Du nouveau sur des objets en bronze de la fin de l’Âge du fer à Mandeure

Fragment gauche d’un masque représentant un visage humain et restitution du côté droit. Musée de Montbéliard, numéro inventaire 1882-1-4. © J. Gracio
Lancé en 2002, le projet collectif de recherche « Approche pluridisciplinaire d’une agglomération antique : Epomanduodurum » sous la direction de Philippe Barral (université de Franche-Comté) aide à mieux comprendre les différentes occupations de la seconde agglomération de la tribu des Séquanes, aujourd’hui implantée sur les localités de Mandeure et de Matay dans le Doubs. Le réexamen de plusieurs éléments d’un dépôt d’objets en bronze, découvert au début des années 1880, offre des détails inédits sur la métallurgie de cette époque.
L’élan initié en 2002 s’est poursuivi entre 2005 et 2011 en s’attachant au développement de l’agglomération antique, de son émergence à la fin de l’Âge du fer à son déclin au début du Moyen Âge. En 2010, c’est une équipe de l’Inrap qui est intervenue avant un projet d’aménagement d’un espace muséographique, à moins de 50 m au nord-ouest du théâtre antique (classé au titre des Monuments historiques depuis 1964). En 2023, une autre intervention a été pratiquée par une équipe de la MSHE Claude-Nicolas Ledoux (Besançon), dans la partie sud-est du théâtre.
Le pavillon gauche d’un carnyx
Par ailleurs, depuis 2016, une étude est menée sur 24 éléments en bronze, attribués à la fin du second Âge du fer et conservés au musée du château des Ducs de Wurtemberg à Montbéliard et au musée des Beaux-Arts et d’Archéologie de Besançon. L’ensemble représente 1 kg d’alliage cuivreux. Or, d’après les archives, près d’une tonne de bronze avait été vendue par l’inventeur de ce dépôt à la fin du XIXe siècle ! Le reliquat des objets conservés aujourd’hui ne représenterait donc que 0,1 % de la découverte initiale… Parmi eux, on distingue le pavillon gauche d’un carnyx (instrument à vent gaulois) à tête de sanglier constituée ici d’au moins deux parties. Cette pièce réalisée dans une tôle de bronze d’1 mm d’épaisseur est remarquablement bien conservée malgré de nombreuses mutilations (passage au feu, écrasement, démontage, etc.) mais ne possède plus ni sa forme initiale ni ses volumes. Le boutoir, ou groin de l’animal, correspond à une pièce rapportée, soudée à l’étain puis rivetée : s’agit-il d’une réparation ultérieure ?
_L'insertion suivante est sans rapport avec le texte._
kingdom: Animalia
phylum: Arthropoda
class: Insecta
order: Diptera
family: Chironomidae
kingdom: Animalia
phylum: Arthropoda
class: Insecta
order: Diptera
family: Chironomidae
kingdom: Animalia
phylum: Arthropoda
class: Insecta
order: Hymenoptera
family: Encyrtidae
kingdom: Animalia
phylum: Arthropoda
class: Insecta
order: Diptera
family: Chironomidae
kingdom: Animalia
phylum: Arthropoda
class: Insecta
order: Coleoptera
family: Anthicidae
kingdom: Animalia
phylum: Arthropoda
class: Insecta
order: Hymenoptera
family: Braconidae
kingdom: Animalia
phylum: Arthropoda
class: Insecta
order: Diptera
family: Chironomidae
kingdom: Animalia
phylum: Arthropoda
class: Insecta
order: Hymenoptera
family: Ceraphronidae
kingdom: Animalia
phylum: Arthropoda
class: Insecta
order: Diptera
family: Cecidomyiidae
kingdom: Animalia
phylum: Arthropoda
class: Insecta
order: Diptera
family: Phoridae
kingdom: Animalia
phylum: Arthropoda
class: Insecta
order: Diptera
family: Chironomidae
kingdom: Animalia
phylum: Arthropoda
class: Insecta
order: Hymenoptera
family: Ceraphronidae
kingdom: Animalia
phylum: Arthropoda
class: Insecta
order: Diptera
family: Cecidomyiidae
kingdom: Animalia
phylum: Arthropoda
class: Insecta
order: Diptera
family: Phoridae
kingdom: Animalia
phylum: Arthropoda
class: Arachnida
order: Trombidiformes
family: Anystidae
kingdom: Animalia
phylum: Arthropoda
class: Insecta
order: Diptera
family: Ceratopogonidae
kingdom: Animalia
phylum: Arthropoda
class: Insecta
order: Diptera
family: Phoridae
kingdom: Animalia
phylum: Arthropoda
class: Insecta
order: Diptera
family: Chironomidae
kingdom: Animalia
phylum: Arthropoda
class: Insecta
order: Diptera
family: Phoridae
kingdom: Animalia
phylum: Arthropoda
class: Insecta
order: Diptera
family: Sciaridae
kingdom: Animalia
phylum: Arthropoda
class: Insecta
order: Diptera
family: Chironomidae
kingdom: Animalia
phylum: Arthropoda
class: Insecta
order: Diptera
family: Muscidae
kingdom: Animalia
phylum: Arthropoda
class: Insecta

Pavillon gauche d’un carnyx à tête de sanglier réalisé dans une tôle de bronze. Musée de Montbéliard, inv. 1882-1-5. © J. Gracio
Un masque votif ?
Parmi les autres vestiges en bronze, on reconnaît par ailleurs deux autres boutoirs (un groin aux bords découpés et un second soudé à d’autres éléments en bronze), quatre oreilles droites de carnices (pluriel de carnyx) dont deux quasiment intactes (avec la tige permettant de les fixer à un pavillon via une soudure à l’étain et portant la trace d’une pièce rapportée, de type applique décorative, malheureusement aujourd’hui disparue) ou encore un fragment, jusqu’à présent attribué à un pavillon gauche de carnyx mais qui appartiendrait à un visage humain (masque) à l’échelle 1. Cette pièce offre une rangée de cils représentés sur le bord libre de la paupière supérieure et trois plis palpébraux supérieurs : s’agit-il d’un masque votif ou bien du visage d’une divinité ? Le mystère reste entier et une étude plus approfondie mérite d’être menée. D’autres fragments sont attribués à des enseignes militaires, en forme de sanglier, de laie ou de taureau. La reconstitution d’un carnyx, dans le cadre d’un projet d’archéologie expérimentale, aide à se faire une idée de l’instrument à taille réelle, utilisé aussi bien en contexte guerrier, lors de temps troublés, qu’en contexte cultuel, en temps de paix.